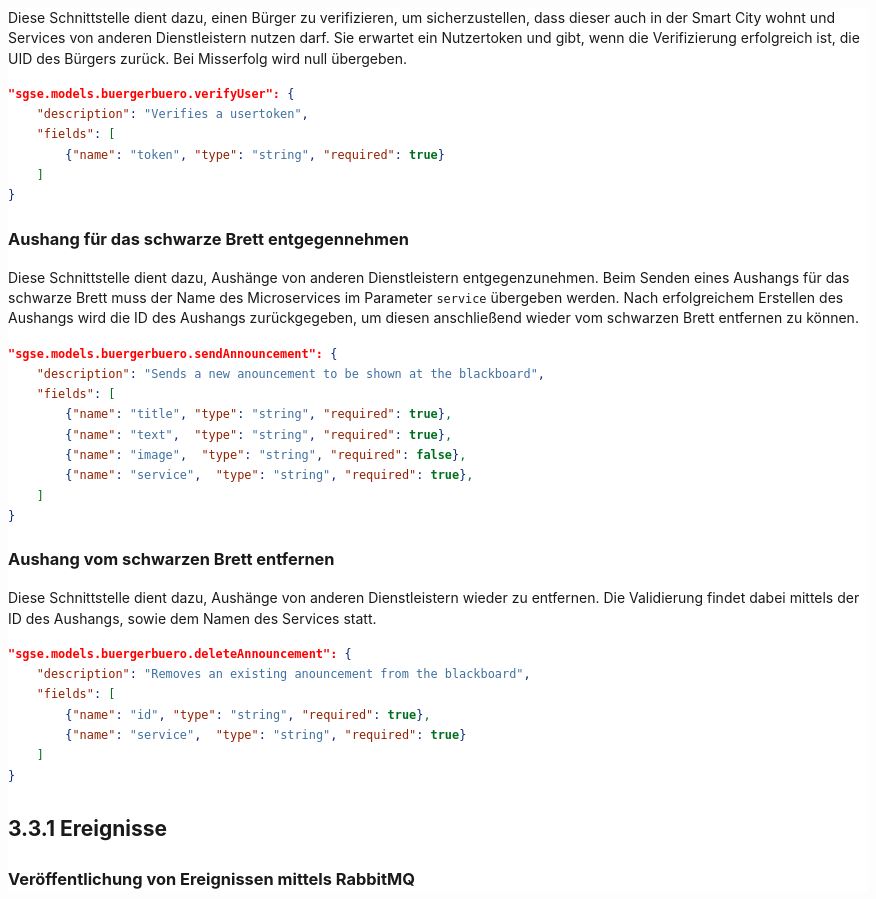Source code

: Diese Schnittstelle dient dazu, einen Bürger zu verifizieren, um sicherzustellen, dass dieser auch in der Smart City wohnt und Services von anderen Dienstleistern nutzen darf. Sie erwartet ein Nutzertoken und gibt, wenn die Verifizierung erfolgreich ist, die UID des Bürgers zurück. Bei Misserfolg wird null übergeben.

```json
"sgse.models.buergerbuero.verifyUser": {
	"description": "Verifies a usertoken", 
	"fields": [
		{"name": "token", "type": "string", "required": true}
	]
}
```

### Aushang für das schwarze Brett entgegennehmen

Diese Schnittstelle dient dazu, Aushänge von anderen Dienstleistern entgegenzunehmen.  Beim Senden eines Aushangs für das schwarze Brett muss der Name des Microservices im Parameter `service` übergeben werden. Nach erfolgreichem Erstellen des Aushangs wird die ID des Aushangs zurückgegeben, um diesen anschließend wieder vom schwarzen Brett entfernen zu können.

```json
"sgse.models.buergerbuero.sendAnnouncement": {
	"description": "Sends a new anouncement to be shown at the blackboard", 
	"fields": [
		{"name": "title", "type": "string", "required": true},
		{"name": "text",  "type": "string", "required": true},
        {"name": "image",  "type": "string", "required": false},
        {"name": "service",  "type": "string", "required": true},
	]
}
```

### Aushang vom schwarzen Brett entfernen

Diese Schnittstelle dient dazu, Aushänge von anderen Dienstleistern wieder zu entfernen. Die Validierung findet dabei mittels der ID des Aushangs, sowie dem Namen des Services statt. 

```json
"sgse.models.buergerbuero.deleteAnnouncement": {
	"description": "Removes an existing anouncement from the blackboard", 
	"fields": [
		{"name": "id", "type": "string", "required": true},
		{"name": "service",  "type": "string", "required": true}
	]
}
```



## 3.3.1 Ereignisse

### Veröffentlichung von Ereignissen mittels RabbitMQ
=-=-=
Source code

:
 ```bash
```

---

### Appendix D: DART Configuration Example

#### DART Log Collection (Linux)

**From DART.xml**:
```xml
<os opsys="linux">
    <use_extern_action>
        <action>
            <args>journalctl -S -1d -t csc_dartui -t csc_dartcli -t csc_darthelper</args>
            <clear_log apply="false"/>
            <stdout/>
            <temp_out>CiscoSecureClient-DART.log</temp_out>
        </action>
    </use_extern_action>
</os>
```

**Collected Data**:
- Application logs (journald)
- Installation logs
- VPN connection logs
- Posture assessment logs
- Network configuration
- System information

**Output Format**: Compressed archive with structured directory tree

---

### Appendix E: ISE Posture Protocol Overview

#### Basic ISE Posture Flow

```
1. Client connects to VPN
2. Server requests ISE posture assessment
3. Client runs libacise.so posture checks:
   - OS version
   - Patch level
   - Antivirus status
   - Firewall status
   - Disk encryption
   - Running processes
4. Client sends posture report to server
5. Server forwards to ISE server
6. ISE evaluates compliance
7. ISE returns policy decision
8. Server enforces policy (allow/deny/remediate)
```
=-=-=
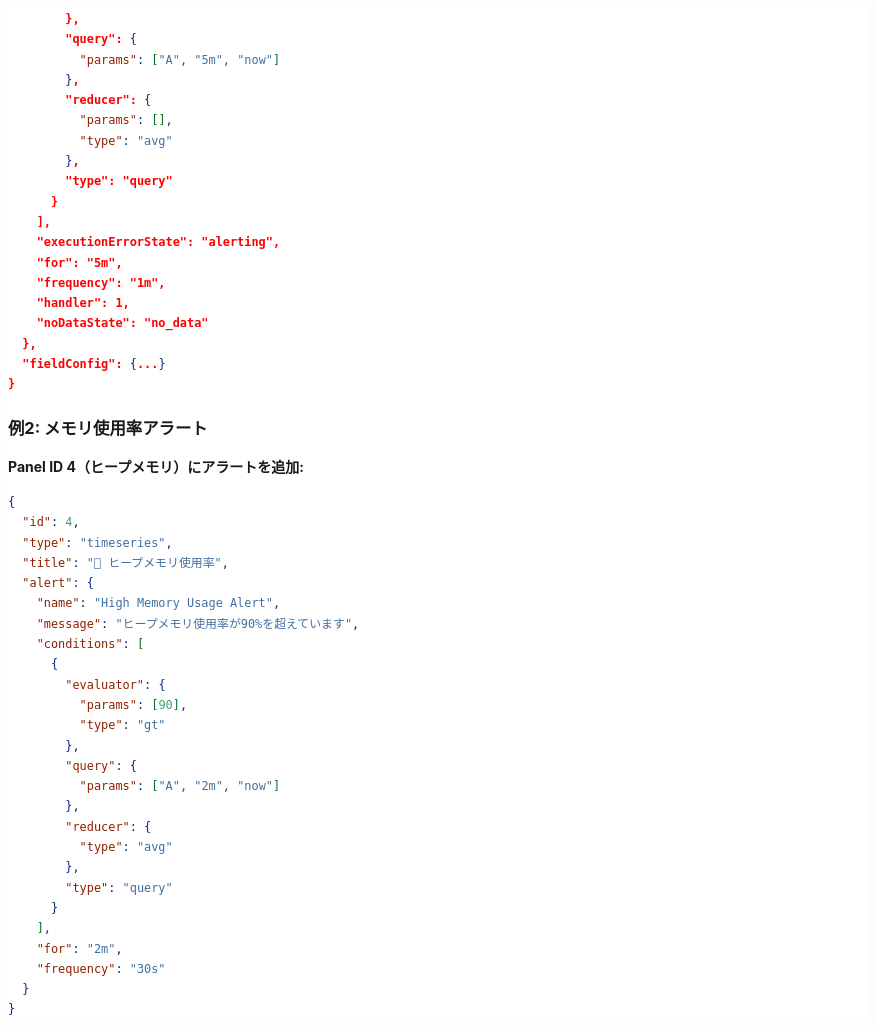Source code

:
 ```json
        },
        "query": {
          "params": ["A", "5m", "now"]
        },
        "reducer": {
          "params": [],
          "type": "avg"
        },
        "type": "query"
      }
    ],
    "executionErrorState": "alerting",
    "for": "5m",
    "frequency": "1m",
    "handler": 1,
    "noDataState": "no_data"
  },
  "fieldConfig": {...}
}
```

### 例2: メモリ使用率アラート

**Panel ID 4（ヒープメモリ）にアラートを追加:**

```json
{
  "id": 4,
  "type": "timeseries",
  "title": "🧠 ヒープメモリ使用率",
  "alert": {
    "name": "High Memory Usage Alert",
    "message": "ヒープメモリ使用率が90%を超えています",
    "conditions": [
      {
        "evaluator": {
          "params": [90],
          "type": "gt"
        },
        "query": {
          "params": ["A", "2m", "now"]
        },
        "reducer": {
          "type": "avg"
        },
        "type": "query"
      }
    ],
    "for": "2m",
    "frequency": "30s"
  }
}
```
=-=-=
*Activity*: Pull out the lines above in which the word "schwarzen" appears.

*Output of the exercise*:
Diese Schnittstelle dient dazu, Aushänge von anderen Dienstleistern entgegenzunehmen.  Beim Senden eines Aushangs für das schwarze Brett muss der Name des Microservices im Parameter `service` übergeben werden. Nach erfolgreichem Erstellen des Aushangs wird die ID des Aushangs zurückgegeben, um diesen anschließend wieder vom schwarzen Brett entfernen zu können.
### Aushang vom schwarzen Brett entfernen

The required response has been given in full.